North for Science! Learns About Fire Ecology in Alaska

By Jennifer Hrobak
A group of eight students sit atop the Arctic Interagency Visitor welcome sign on a sunny day.
The 2018 North for Science! group at the Arctic Interagency Visitor Center in Coldfoot, Alaska.

J. Hrobak/NPS

In June 2018, a combined group of eight 7th and 8th grade students embarked on an exciting week long journey up the Dalton Highway and into the Brooks Mountain Range in Alaska as part of the North for Science! Program. This science education program provides an opportunity for students to learn basic camping skills and teamwork, and provides direct interaction with a variety of science and research professionals while working in the outdoor field environment.

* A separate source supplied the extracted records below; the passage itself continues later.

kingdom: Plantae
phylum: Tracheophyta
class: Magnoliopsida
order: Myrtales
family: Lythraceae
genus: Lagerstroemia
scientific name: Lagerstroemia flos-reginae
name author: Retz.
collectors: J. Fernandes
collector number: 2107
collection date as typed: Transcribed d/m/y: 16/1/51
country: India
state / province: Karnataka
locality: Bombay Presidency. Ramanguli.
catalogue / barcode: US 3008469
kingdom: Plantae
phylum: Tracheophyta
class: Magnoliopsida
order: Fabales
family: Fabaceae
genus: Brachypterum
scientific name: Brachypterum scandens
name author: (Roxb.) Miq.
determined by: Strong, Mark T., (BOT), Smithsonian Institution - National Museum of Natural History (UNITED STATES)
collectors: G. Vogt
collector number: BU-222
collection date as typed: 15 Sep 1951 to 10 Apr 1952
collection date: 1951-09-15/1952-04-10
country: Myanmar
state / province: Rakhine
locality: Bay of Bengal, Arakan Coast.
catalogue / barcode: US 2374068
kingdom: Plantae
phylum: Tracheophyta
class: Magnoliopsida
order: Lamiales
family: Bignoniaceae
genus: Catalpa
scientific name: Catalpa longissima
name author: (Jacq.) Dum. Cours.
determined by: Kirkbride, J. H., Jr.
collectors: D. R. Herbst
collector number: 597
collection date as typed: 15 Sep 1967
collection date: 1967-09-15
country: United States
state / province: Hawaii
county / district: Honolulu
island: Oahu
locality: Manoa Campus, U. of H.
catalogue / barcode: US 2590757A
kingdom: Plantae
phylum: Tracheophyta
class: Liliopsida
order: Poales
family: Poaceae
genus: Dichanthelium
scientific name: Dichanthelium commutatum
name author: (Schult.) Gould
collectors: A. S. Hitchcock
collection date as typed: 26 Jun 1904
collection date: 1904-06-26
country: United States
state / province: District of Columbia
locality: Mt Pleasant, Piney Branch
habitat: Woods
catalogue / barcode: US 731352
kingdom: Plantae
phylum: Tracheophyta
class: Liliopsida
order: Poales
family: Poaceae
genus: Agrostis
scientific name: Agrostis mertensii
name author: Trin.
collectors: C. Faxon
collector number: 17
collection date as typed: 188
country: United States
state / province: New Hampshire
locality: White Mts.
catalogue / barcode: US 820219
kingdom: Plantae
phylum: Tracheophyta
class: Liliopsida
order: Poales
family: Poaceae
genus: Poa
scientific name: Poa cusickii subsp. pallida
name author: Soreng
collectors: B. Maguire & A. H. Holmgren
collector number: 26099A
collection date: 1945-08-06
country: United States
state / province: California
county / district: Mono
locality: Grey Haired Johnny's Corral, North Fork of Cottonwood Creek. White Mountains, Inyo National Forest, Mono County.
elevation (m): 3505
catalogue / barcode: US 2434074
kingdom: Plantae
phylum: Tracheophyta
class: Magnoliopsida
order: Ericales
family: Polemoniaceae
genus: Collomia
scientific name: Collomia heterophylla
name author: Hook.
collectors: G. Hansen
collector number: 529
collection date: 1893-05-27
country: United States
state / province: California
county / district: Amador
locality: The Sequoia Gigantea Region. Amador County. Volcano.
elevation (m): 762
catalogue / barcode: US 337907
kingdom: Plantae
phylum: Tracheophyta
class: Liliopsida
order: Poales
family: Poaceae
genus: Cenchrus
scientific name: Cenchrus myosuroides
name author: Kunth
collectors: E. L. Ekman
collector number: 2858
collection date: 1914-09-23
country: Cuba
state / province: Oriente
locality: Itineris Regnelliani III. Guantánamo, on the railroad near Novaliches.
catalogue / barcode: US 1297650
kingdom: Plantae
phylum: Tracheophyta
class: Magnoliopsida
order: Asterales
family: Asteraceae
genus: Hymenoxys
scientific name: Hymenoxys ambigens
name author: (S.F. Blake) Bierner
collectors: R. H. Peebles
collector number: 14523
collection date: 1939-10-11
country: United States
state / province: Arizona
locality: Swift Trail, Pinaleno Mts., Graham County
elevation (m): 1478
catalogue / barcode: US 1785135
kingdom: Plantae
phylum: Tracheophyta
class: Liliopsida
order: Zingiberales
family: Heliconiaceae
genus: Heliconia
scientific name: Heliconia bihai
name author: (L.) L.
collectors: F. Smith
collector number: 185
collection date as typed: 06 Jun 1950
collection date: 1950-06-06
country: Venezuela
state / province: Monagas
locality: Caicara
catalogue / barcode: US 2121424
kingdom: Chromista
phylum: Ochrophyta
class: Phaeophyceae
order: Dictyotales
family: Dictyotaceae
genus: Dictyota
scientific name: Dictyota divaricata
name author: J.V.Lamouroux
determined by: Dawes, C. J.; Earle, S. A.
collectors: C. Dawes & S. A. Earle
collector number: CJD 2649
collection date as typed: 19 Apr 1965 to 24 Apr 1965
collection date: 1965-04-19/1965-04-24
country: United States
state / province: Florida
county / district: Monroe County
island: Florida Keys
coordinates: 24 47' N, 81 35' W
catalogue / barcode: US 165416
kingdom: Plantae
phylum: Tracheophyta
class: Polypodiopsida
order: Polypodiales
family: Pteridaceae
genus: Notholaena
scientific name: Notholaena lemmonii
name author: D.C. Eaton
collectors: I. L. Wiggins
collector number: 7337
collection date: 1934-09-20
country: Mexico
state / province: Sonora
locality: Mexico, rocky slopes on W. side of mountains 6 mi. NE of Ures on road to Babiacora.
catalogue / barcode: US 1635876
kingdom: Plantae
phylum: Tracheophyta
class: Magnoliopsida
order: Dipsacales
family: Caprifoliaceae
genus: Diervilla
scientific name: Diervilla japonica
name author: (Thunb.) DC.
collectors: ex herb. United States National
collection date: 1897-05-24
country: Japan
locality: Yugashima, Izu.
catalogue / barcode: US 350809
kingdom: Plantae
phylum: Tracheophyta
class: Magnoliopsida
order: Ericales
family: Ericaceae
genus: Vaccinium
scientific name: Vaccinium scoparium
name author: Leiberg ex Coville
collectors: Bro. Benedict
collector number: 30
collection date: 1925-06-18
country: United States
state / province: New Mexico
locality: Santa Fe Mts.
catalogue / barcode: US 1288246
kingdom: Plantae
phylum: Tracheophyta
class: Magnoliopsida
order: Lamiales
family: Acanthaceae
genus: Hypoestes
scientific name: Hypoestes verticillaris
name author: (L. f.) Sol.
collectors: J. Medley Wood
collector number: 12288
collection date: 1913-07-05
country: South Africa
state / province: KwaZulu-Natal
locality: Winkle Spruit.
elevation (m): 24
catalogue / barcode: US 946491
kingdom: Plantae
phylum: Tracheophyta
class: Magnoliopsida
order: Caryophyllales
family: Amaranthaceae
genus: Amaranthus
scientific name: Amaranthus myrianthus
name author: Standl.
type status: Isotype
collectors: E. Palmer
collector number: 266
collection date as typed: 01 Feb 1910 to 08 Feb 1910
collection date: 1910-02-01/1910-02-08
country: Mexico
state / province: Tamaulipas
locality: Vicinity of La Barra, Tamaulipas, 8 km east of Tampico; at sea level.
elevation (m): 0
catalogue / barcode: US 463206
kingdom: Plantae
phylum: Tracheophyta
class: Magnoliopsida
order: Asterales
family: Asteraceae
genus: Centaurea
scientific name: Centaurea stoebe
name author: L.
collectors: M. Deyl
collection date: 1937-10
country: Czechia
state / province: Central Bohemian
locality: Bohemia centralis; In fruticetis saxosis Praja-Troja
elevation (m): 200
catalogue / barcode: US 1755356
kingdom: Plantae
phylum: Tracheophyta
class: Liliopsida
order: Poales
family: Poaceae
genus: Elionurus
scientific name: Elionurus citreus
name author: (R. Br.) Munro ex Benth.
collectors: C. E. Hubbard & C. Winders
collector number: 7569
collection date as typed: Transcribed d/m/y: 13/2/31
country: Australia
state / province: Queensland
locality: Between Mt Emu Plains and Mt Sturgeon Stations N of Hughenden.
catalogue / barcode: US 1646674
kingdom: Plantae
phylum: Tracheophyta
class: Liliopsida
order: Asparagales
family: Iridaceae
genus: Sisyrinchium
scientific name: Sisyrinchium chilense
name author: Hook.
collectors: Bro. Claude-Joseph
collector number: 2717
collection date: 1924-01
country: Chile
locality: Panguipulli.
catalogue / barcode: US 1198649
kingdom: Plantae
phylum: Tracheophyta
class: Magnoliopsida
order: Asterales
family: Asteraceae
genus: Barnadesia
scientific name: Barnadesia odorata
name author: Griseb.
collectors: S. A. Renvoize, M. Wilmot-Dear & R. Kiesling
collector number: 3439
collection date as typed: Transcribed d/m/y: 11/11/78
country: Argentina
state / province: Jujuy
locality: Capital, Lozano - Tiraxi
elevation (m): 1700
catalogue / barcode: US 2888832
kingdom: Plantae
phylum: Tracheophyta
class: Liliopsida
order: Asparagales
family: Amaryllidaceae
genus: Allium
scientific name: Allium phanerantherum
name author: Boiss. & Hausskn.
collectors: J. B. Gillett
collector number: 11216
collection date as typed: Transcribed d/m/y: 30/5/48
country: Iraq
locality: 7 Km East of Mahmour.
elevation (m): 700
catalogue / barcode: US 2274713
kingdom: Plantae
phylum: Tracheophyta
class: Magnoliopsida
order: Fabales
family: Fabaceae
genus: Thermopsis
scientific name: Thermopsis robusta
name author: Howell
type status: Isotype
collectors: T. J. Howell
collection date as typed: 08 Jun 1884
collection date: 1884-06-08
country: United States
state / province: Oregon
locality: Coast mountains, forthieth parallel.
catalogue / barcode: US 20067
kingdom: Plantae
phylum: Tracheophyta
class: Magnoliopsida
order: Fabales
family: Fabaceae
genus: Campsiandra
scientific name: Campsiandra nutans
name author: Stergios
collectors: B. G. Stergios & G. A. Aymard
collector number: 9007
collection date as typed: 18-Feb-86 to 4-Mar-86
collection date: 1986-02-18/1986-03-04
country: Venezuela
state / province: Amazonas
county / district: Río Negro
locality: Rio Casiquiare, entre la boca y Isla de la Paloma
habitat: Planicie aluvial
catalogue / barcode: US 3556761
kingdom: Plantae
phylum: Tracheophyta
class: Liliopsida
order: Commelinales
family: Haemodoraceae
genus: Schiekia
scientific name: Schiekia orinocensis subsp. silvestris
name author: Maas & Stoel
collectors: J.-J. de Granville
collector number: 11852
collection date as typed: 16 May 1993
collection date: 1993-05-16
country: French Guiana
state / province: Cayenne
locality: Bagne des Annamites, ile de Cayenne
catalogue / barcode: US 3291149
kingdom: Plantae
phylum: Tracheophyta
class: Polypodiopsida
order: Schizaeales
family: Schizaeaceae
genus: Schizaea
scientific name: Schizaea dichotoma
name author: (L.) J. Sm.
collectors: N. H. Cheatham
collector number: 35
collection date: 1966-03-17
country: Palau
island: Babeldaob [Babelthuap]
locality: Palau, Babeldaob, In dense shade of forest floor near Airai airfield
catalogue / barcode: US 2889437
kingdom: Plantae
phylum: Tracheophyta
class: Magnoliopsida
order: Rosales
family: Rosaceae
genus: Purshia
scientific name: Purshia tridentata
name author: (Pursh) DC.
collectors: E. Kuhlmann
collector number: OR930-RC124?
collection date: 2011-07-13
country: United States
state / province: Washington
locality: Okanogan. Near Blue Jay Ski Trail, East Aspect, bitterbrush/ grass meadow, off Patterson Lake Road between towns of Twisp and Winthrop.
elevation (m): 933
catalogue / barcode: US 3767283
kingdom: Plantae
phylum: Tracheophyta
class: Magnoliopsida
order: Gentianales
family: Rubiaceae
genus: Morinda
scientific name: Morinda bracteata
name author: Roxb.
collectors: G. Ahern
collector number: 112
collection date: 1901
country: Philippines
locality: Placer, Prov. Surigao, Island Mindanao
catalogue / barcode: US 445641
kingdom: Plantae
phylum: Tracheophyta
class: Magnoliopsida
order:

Six students are in a burned area of the Chapman Creek Fire taking samples of new vegetation growth.
Students collect fire effects data 15 years after the Chapman Creek Fire, located 6 miles south of Coldfoot, Alaska, which burned into the Gates of the Arctic National Park and Preserve.

J. Hrobak/NPS

One of the program sessions, made possible by a National Park Service Fire Communication and Education Grant, included learning about the role of wildfire in boreal and arctic ecosystems. Students also practiced field monitoring techniques used to determine post-fire effects. These fire ecology activities engage students in scientific dialog and help promote a positive impact on the way we react, live with and understand wildland fire. To help shape knowledge of the benefits of fire, the students spent a day with the NPS Alaska Region’s Assistant Fire Ecologist, Jennifer Hrobak. Hrobak started with a brief presentation and interactive discussion about fire in Alaska, including prominent fire behavior videos used in various research studies. This was followed by a visit to the 2005 Chapman Creek Fire that burned into Gates of the Arctic National Park and Preserve, where students got a first-hand look at just how resilient boreal ecosystems can be.
A student kneeling in vegetation records active layer depths on a clipboard.
North for Science! student records active layer depths and soil temperature in the burned plot of the 2005 Chapman Creek Fire.

J. Hrobak/NPS

While in the field, students compared the characteristics of a 15-year-old burned area to an unburned area and described what the fire behavior might have looked like in terms of intensity and severity. They learned how to navigate using a GPS and compass, locate plot corners based on photographs, measure percent slope, and setup a fire effects monitoring plot by laying out transect lines. The group also practiced monitoring techniques including measuring active layer depths and soil temperature, counting trees and taking DBH (diameter at breast height) measurements, using quadrats to count seedlings, and tallying down woody fuels using a Go/No-Go gauge. Finally, the students ended their field excursion with some basic plant identification and a comparison of duff depths between burned and unburned plots.

This was a fantastic opportunity to expose and engage students with real, on-going research projects in Alaska. Programs like this one help foster critical thinking skills and allow the chance to be a part of the scientific process. The North for Science! Program is co-sponsored by the Alaska Song Bird Institute, National Park Service, US Fish and Wildlife Service, and the Bureau of Land Management.